However, a consultation paper sent to ComReg and seen by The Irish Times shows that the fourth operator is also stridently against the ruling, which it says would "radically alter the competitive landscape in the market to the detriment of Hutchison".

In the paper, Hutchison, which will be branded "3" in the Irish market, says ComReg's proposals will provide a strong disincentive for Hutchison to proceed with its planned roll-out of its mobile service and retail plans.

"The proposed remedies therefore risk defeating the very purposes that they are intending to advance . . . and would result in further delays and setbacks to advancing greater retail competition," concludes the paper.

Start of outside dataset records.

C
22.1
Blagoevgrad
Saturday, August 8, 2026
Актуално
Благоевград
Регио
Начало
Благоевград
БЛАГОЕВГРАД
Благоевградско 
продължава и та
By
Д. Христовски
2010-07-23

Hutchison disputes a number of specific points in its communication with the regulator, in particular ComReg's view that the entry of "3" would not change the competitive situation in the short term. It says "3" has a track record of entering markets and providing competition, given its experience of offering services in Asia, Australia and Europe.

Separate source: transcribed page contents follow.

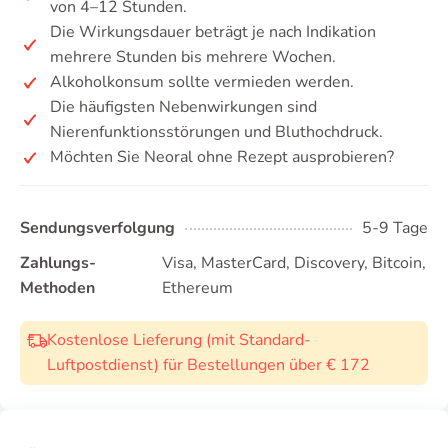
von 4–12 Stunden.
Die Wirkungsdauer beträgt je nach Indikation
mehrere Stunden bis mehrere Wochen.
Alkoholkonsum sollte vermieden werden.
Die häufigsten Nebenwirkungen sind
Nierenfunktionsstörungen und Bluthochdruck.
Möchten Sie Neoral ohne Rezept ausprobieren?
Sendungsverfolgung
5-9 Tage
Zahlungs-
Visa, MasterCard, Discovery, Bitcoin,
Methoden
Ethereum
Kostenlose Lieferung (mit Standard-
Luftpostdienst) für Bestellungen über € 172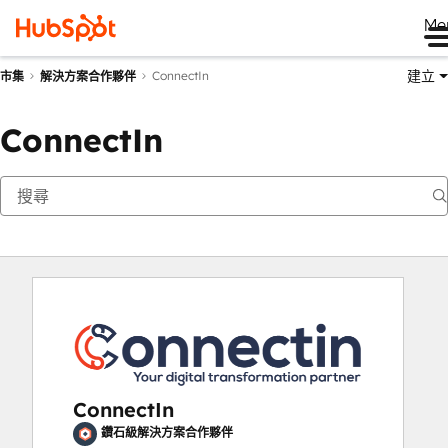
Me
建立
ConnectIn
市集
解決方案合作夥伴
ConnectIn
ConnectIn
鑽石級解決方案合作夥伴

The paper, which was prepared for ComReg following the publication of its draft ruling earlier this year, says ComReg has not performed a forward-looking analysis of the market to take account of its entry or Meteor's improved position in the market.

Hutchison's threat to reconsider its roll-out plans could be interpreted as simply a way to pressurise the regulator into watering down its ruling.

But there is a possibility that the firm could try to use the ruling as a way to cut back on very strict roll out requirements in its licence.

Under the terms of its mobile licence Hutchison must roll out a third generation network covering 85 per cent of the Irish population by the end of 2007.

This requirement is far in excess of what ComReg required of the other two mobile operators, Vodafone and O2, and will cost Hutchison hundreds of millions of euro in construction costs.

A spokesman for Hutchison refused to comment yesterday.

In the wake of ComReg's decision last week, O2 also warned that it would consider cutting back on its network investment in the Irish market.